La segunda noche en la choza, que les pareció eterna, los expedicionarios mantuvieron las antorchas encendidas, a pesar del olor a resina quemada y la negra humareda, porque al menos se podían ver las cucarachas y las ratas. Kate pasó horas en vela, con el oído atento, esperando que regresaran Nadia y Alexander. Como no había guardias ante la entrada, pudo salir a ventilarse cuando la pesadez del aire en la vivienda se le hizo insoportable. Angie se reunió con ella afuera y se sentaron en el suelo, hombro a hombro.

– Me muero por un cigarro -masculló Angie.

– Ésta es tu oportunidad de dejar este vicio, como hice yo. Provoca cáncer de pulmón -le advirtió Kate-. ¿Quieres un trago de vodka?

– ¿Y el alcohol no es un vicio, Kate? -se rió Angie.

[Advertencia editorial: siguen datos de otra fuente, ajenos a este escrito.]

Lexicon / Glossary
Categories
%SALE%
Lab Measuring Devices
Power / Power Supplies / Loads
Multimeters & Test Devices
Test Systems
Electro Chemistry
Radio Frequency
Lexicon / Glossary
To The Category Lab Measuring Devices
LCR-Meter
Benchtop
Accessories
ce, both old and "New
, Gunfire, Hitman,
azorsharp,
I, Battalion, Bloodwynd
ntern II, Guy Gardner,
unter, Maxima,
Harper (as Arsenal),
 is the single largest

– ¿Estás insinuando que soy alcohólica? ¡No te atrevas! Bebo unos sorbos de vez en cuando para el dolor de huesos, nada más.

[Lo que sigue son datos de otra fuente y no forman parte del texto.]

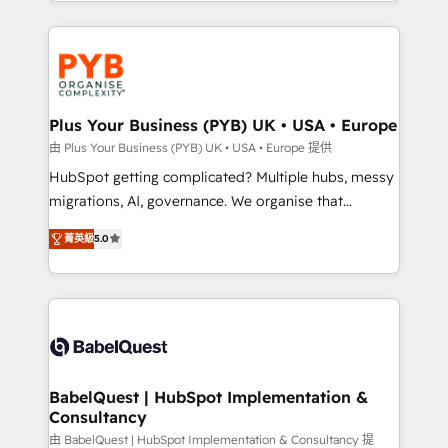
search optimisation), and HubSpot Content Hub and
new to HubSpot or seeking to turn around a poor
WordPress development. We work with enterprise
install, our team have the change management
and growth-led companies across technology,
expertise to deliver the solutions you need.
professional services, financial services and
industrial sectors. Offices in Johannesburg, Cape
Town, Dubai & London. 500+ HubSpot CRM
Plus Your Business (PYB) UK • USA • Europe
implementations delivered. AI visibility coverage
由 Plus Your Business (PYB) UK • USA • Europe 提供
across ChatGPT, Claude, Perplexity, Gemini and
HubSpot getting complicated? Multiple hubs, messy
Google AI Overviews. HubSpot Impact Award -
migrations, AI, governance. We organise that
Customer First HubSpot Impact Award - Integrations
complexity, so your team can put HubSpot to work...
Innovation HubSpot Impact Award - Platform
菁英級
5.0
Welcome to our Profile! We help with: • CRM
Migration Excellence HubSpot Impact Award -
implementation, reports, workflows, and team
Platform Excellence 40+ full-time HubSpot
training • CRM migration from Salesforce, Pipedrive,
professionals. 100s of certifications and
Dynamics and others • Technical projects including
accreditations with HubSpot.
custom API integrations • AI governance for
HubSpot-centred operations A little about us: •
Boutique 'Elite' team of 12 • 150+ clients across Sales
BabelQuest | HubSpot Implementation &
Consultancy
Hub, Marketing Hub, Service Hub, Data Hub and
CMS • ISO/IEC 27001:2022, ISO 9001:2015, and ISO
由 BabelQuest | HubSpot Implementation & Consultancy 提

– Hay que escapar de aquí, Kate.

– No podemos irnos sin mi nieto y Nadia -replicó la escritora.

– ¿Cuánto tiempo estás dispuesta a esperarlos? Los botes vendrán a buscarnos pasado mañana.

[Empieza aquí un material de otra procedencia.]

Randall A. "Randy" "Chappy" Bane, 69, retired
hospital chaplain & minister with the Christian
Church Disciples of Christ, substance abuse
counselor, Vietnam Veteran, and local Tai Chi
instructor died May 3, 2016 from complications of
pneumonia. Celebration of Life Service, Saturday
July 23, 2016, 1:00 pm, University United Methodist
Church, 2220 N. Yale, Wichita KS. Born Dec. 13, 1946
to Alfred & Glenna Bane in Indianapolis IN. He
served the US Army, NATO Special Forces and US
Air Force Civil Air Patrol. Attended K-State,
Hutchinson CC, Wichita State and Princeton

– Para entonces los chicos estarán de regreso.

– ¿Y si no es así?

– En ese caso ustedes se van, pero yo me quedo -dijo Kate.

– No te dejaré sola aquí, Kate.

– Tú irás con los demás a buscar ayuda. Deberás comunicarte con la revista International Geographic y con la Embajada americana. Nadie sabe dónde estamos.

– La única esperanza es que Michael Mushaha haya captado alguno de los mensajes que envié por radio, pero yo no contaría con eso -dijo Angie.

Las dos mujeres permanecieron en silencio por largo rato.

A pesar de las circunstancias en que se encontraban, podían apreciar la belleza de la noche bajo la luna. A esa hora había muy pocas antorchas encendidas en la aldea, salvo las que alumbraban el recinto real y la caserna de los soldados. Llegaba hasta ellas el rumor continuo del bosque y el aroma penetrante de la tierra húmeda. A pocos pasos de distancia existía un mundo paralelo de criaturas que jamás veían la luz del sol y que ahora las acechaban desde las sombras.

– ¿Sabes lo que es el pozo, Angie? -preguntó Kate.